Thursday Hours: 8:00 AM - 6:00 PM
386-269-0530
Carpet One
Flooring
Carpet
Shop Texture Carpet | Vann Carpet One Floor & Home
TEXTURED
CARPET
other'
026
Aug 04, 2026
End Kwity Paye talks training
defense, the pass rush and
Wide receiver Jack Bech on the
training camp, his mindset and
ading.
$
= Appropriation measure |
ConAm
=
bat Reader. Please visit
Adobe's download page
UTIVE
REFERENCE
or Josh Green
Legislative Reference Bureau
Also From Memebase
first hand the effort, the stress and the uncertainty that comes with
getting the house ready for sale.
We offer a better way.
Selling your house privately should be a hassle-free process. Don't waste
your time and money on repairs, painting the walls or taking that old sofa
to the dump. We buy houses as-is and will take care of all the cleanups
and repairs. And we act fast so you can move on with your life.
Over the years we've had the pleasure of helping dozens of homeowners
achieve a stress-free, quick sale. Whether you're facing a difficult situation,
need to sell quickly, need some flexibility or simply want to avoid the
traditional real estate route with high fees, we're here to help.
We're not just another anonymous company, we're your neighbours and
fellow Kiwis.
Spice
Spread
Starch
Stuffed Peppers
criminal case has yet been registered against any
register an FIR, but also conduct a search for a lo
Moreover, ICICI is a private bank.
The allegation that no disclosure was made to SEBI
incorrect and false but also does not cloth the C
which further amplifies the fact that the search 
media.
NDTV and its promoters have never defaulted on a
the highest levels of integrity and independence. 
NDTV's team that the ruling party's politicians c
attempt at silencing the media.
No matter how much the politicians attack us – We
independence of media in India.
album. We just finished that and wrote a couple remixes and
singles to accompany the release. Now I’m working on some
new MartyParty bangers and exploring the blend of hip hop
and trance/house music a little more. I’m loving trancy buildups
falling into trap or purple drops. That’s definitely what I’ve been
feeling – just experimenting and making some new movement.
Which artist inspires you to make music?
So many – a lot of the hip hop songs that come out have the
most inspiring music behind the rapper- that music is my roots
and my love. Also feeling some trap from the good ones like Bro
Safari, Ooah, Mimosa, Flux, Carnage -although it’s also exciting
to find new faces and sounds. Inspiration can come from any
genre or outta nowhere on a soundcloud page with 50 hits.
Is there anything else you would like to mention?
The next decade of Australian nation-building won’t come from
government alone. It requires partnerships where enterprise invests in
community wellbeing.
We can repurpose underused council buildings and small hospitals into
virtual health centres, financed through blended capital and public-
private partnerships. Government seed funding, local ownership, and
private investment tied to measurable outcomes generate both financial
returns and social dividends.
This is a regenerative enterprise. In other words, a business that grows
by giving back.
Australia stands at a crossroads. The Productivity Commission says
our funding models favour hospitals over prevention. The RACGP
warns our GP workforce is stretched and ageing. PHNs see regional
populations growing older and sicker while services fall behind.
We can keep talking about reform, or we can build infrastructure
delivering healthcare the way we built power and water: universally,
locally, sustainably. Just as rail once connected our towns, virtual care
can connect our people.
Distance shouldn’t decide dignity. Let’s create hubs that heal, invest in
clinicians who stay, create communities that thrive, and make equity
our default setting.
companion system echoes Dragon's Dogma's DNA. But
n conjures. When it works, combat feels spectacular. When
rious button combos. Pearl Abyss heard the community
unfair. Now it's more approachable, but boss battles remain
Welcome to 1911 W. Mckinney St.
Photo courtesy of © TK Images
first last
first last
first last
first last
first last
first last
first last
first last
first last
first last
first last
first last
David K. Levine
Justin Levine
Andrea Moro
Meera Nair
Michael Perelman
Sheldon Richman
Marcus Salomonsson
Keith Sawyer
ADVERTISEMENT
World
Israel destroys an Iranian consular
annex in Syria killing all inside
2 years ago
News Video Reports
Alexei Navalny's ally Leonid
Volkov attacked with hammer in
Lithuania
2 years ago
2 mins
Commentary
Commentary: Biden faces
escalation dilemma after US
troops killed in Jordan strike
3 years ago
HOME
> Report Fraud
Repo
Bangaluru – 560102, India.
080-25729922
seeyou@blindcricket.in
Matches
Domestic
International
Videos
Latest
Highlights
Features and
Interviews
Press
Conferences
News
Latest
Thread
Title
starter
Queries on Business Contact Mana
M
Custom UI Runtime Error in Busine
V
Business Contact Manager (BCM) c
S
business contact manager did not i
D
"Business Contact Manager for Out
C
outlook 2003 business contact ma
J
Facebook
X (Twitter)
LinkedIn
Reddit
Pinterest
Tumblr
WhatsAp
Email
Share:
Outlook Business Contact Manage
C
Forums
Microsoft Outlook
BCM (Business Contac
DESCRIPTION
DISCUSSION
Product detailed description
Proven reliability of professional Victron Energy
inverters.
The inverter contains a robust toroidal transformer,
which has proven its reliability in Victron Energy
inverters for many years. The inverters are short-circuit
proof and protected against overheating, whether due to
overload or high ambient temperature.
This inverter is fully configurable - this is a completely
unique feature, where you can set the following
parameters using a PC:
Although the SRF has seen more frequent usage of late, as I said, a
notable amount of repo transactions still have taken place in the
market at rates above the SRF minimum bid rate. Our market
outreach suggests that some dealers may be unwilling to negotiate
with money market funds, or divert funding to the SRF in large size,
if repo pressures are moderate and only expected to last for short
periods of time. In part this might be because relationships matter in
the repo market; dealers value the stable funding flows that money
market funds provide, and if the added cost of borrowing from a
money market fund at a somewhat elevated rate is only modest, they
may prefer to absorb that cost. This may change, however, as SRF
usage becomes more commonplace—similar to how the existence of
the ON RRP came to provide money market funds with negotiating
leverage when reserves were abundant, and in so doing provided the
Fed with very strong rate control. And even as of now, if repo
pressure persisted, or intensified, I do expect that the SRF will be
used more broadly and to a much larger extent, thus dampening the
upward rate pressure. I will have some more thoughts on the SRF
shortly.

● **Try it**
Copy exactly the lines running from the one that contains "the ON RRP came" to the end of the material, both ends included.

● **Answer box**
the ON RRP came to provide money market funds with negotiating
leverage when reserves were abundant, and in so doing provided the
Fed with very strong rate control. And even as of now, if repo
pressure persisted, or intensified, I do expect that the SRF will be
used more broadly and to a much larger extent, thus dampening the
upward rate pressure. I will have some more thoughts on the SRF
shortly.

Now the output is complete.